“He hurt me, Thais,” she whispered near my ear; the heat of her breath warmed the side of my cheek; she continued to run her fingers through my hair.

I tensed; I was getting mixed messages, strangely mixed feelings from Petra, and I was too afraid to say the wrong thing. I just wanted her to go back to her own cot.

“If he had been a little smaller,” Petra said, still combing through my hair as if she were petting a cat, “it might not’ve hurt so bad—but I can’t say I didn’t like it. Only done it back there a few times.” Her hand stopped moving in my hair, and the heat from her breath spread closer to my lips. “When was the last time you were with a man, Thais?”

The discomfort I felt was unbearable. I didn’t like how Petra touched me, or how close she was pressing her pelvic bone against my bottom; I didn’t like the things she was saying or how she said them.

“It was…”—I struggled with the lie—“…it’s been a long time.”

Petra’s soft fingers grazed my neck as she moved the hair away.

“Look,” she whispered, “I know you’re afraid of the men here; I know you’ll probably never want any of them for comfort or pleasure, but I consider you my friend, and I’m willing to help you any way I can—you know that, right?”

I wasn’t sure I liked what she was getting at—I wasn’t sure if I even understood it.

Petra’s hand slid down my body, over my hip and underneath my gown to find the warmth between my legs. I couldn’t move, I was panicked and confused; sweat that had nothing to do with the summer heat beaded in my hairline.

“All you ever have to do is ask, Thais, and I’ll touch you and, well, I’ll help you feel better,” she said as her fingers inched closer. “Because I’m your friend and we owe it to each other to make sure we’re happy and comfortable. We should look out for each other.”

I shook my head, reached down and took hold of Petra’s hand, pushing it away.

“N-No,” I said. “I-I’ll be okay on my own—please just let me go back to sleep.”

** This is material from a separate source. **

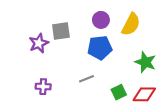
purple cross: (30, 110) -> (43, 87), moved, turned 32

I tried to move away, but then the air was cut off from my lungs as Petra’s hand clamped violently around my throat. I choked and gasped for air, my mouth wide open as if I could suck the air from the room back into my starved lungs. Both of my hands came up, clawing at Petra’s wrist, trying desperately to pry her vise-grip-like fingers from my throat. Petra’s eyes were feral and ferocious as she glared down into my face. Her teeth were pressed together and bared, her lips curled, snarling. I hadn’t even noticed how or when Petra climbed on top of me, her legs straddling my waist, holding me down; and I hadn’t noticed how long the tip of the pencil beside my cot had been pressed against my jugular by Petra’s other hand. I dared not move.

We are all animals, and animals are by nature, killers.

“If you ever say a fucking word to anyone,” Petra spit the words through her tightly locked teeth, “I’ll fucking kill you.”

My eyes opened and closed from exhaustion; the room faded in and out through a blurry haze. I felt my face changing colors—red and purple and probably even blue—and my head felt like a balloon filled with cement.

I’m going to die…

Petra let go at the last second and slowly stood.

I coughed in a violent fit; tears burned my eyes and nostrils. My fingers probed my throat where Petra’s hawk-like claw had been. And before I could pull myself together enough to form a coherent thought, Petra had already walked away and went back to her own bed.

Shaken by my brush with death, I could only lay there and stare at the wall, unable to close my eyes. Quietly I sobbed. We have to get out of here, Sosie. We have to get out of here…

Six days. It had been only six days and Petra wasn’t the same kind girl with motherly instincts she was when I’d met her. She’d already lost herself. She’d already forgotten who she was and the things she stood for and believed in, to become someone else, someone dark and hateful and dangerous. All in the name of survival.

I was alone, truly alone now, with no one I could cling to for the smallest ounce of comfort. I was locked in a cage with a wild animal that had turned on me once; I knew the next time might be when Petra would kill me.

The seventh day passed without incident, and then the eighth and the ninth and nothing had changed. Petra and I never spoke to one another again.

14

ATTICUS

I startled awake when what at first sounded like a muffled gunshot found its way to my ears. My eyes popped open as if a switch had been flipped in my brain, and I lay in the center of my small, lumpy bed, staring up at the shadow-patterned ceiling, wondering what in the hell that was, or if I’d only dreamt it. Another bang sounded, followed by several more, but they weren’t muffled gunshots, or just a dream, I realized quickly.

I leapt out of bed and jumped into my pants after snatching them from the floor. My room was dark, and as I rushed toward the door with my gun in-hand, I tripped on my boots and fell flat on my face. “Shit!”

The banging noises were getting louder, followed by angry voices and the screaming of women.

I picked myself up, swung open the door and ran out into the hallway with my pants settled around my hips, having no time to zip and button them.

Rushing into the room across the hall, I saw the brown-haired girl, named Thais, curled up on her cot in an upright position, one shoulder pressed into the corner of the wall; her hands were wound within her hair as if she were clutching her ears.